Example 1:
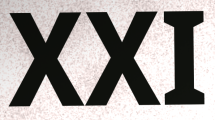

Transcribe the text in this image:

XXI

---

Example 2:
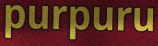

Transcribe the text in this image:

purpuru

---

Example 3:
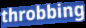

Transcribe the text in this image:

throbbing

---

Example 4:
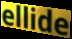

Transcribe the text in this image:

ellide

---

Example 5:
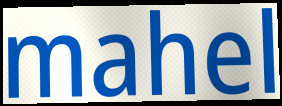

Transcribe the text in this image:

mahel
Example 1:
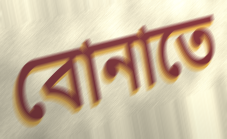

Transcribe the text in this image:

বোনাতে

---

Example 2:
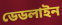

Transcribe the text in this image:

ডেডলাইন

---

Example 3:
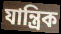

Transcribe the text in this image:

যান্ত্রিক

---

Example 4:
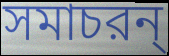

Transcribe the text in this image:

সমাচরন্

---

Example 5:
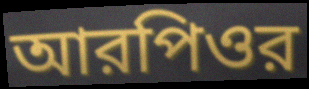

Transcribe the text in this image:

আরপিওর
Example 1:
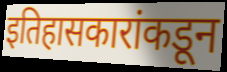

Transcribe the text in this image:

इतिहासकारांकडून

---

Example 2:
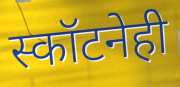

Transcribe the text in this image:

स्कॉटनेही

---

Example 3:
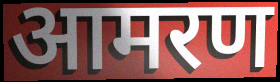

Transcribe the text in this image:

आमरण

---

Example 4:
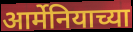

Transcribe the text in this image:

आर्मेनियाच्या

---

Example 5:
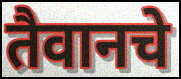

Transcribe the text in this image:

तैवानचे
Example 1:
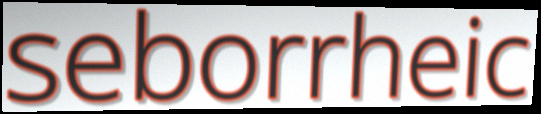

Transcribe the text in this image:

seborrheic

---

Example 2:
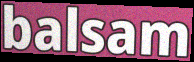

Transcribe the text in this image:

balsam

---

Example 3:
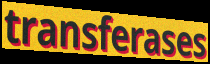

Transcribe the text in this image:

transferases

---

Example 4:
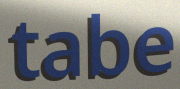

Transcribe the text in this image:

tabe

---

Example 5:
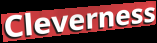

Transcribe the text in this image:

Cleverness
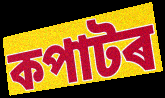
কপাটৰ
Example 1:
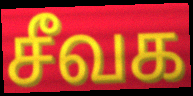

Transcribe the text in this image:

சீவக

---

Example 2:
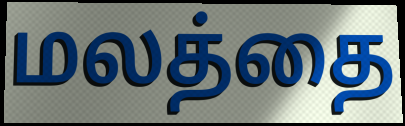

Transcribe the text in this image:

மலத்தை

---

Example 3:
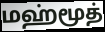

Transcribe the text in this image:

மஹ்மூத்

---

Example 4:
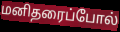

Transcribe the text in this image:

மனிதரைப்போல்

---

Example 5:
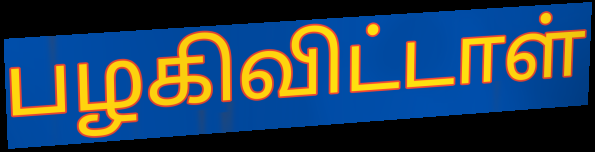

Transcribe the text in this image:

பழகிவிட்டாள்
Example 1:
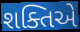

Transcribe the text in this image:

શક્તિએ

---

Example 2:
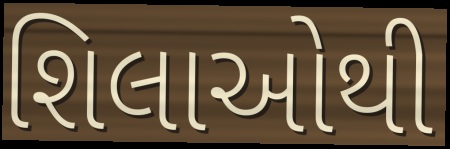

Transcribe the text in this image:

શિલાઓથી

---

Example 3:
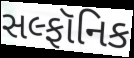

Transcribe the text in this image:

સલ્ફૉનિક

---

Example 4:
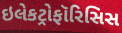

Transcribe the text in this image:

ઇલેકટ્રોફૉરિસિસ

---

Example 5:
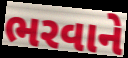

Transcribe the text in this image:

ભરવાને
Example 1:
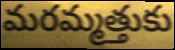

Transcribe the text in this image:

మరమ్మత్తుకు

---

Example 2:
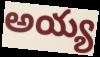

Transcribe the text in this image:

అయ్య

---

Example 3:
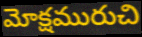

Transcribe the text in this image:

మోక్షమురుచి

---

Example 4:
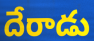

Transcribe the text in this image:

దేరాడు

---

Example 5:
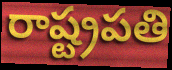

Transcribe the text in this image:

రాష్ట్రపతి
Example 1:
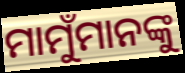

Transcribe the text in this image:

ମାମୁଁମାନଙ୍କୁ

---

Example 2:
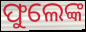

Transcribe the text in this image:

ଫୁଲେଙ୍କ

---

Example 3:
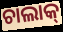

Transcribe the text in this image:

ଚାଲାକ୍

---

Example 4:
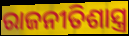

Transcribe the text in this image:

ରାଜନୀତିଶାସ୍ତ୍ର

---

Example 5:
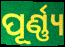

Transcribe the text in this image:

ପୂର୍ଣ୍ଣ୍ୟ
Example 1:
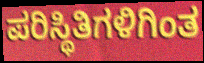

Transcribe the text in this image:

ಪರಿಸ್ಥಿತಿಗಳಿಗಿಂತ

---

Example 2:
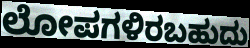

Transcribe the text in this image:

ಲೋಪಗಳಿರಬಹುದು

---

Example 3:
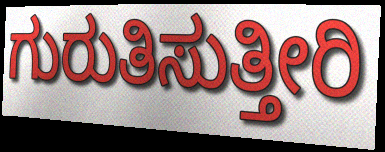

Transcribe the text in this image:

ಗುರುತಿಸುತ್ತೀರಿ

==*==

Job
Put every line of the material above into a JSON list of strings, one string per line, with blank lines left out. Leave the pictures out of your answer.

Solution to this task
[
  "Example 1:",
  "Transcribe the text in this image:",
  "XXI",
  "---",
  "Example 2:",
  "Transcribe the text in this image:",
  "purpuru",
  "---",
  "Example 3:",
  "Transcribe the text in this image:",
  "throbbing",
  "---",
  "Example 4:",
  "Transcribe the text in this image:",
  "ellide",
  "---",
  "Example 5:",
  "Transcribe the text in this image:",
  "mahel",
  "Example 1:",
  "Transcribe the text in this image:",
  "বোনাতে",
  "---",
  "Example 2:",
  "Transcribe the text in this image:",
  "ডেডলাইন",
  "---",
  "Example 3:",
  "Transcribe the text in this image:",
  "যান্ত্রিক",
  "---",
  "Example 4:",
  "Transcribe the text in this image:",
  "সমাচরন্",
  "---",
  "Example 5:",
  "Transcribe the text in this image:",
  "আরপিওর",
  "Example 1:",
  "Transcribe the text in this image:",
  "इतिहासकारांकडून",
  "---",
  "Example 2:",
  "Transcribe the text in this image:",
  "स्कॉटनेही",
  "---",
  "Example 3:",
  "Transcribe the text in this image:",
  "आमरण",
  "---",
  "Example 4:",
  "Transcribe the text in this image:",
  "आर्मेनियाच्या",
  "---",
  "Example 5:",
  "Transcribe the text in this image:",
  "तैवानचे",
  "Example 1:",
  "Transcribe the text in this image:",
  "seborrheic",
  "---",
  "Example 2:",
  "Transcribe the text in this image:",
  "balsam",
  "---",
  "Example 3:",
  "Transcribe the text in this image:",
  "transferases",
  "---",
  "Example 4:",
  "Transcribe the text in this image:",
  "tabe",
  "---",
  "Example 5:",
  "Transcribe the text in this image:",
  "Cleverness",
  "কপাটৰ",
  "Example 1:",
  "Transcribe the text in this image:",
  "சீவக",
  "---",
  "Example 2:",
  "Transcribe the text in this image:",
  "மலத்தை",
  "---",
  "Example 3:",
  "Transcribe the text in this image:",
  "மஹ்மூத்",
  "---",
  "Example 4:",
  "Transcribe the text in this image:",
  "மனிதரைப்போல்",
  "---",
  "Example 5:",
  "Transcribe the text in this image:",
  "பழகிவிட்டாள்",
  "Example 1:",
  "Transcribe the text in this image:",
  "શક્તિએ",
  "---",
  "Example 2:",
  "Transcribe the text in this image:",
  "શિલાઓથી",
  "---",
  "Example 3:",
  "Transcribe the text in this image:",
  "સલ્ફૉનિક",
  "---",
  "Example 4:",
  "Transcribe the text in this image:",
  "ઇલેકટ્રોફૉરિસિસ",
  "---",
  "Example 5:",
  "Transcribe the text in this image:",
  "ભરવાને",
  "Example 1:",
  "Transcribe the text in this image:",
  "మరమ్మత్తుకు",
  "---",
  "Example 2:",
  "Transcribe the text in this image:",
  "అయ్య",
  "---",
  "Example 3:",
  "Transcribe the text in this image:",
  "మోక్షమురుచి",
  "---",
  "Example 4:",
  "Transcribe the text in this image:",
  "దేరాడు",
  "---",
  "Example 5:",
  "Transcribe the text in this image:",
  "రాష్ట్రపతి",
  "Example 1:",
  "Transcribe the text in this image:",
  "ମାମୁଁମାନଙ୍କୁ",
  "---",
  "Example 2:",
  "Transcribe the text in this image:",
  "ଫୁଲେଙ୍କ",
  "---",
  "Example 3:",
  "Transcribe the text in this image:",
  "ଚାଲାକ୍",
  "---",
  "Example 4:",
  "Transcribe the text in this image:",
  "ରାଜନୀତିଶାସ୍ତ୍ର",
  "---",
  "Example 5:",
  "Transcribe the text in this image:",
  "ପୂର୍ଣ୍ଣ୍ୟ",
  "Example 1:",
  "Transcribe the text in this image:",
  "ಪರಿಸ್ಥಿತಿಗಳಿಗಿಂತ",
  "---",
  "Example 2:",
  "Transcribe the text in this image:",
  "ಲೋಪಗಳಿರಬಹುದು",
  "---",
  "Example 3:",
  "Transcribe the text in this image:",
  "ಗುರುತಿಸುತ್ತೀರಿ"
]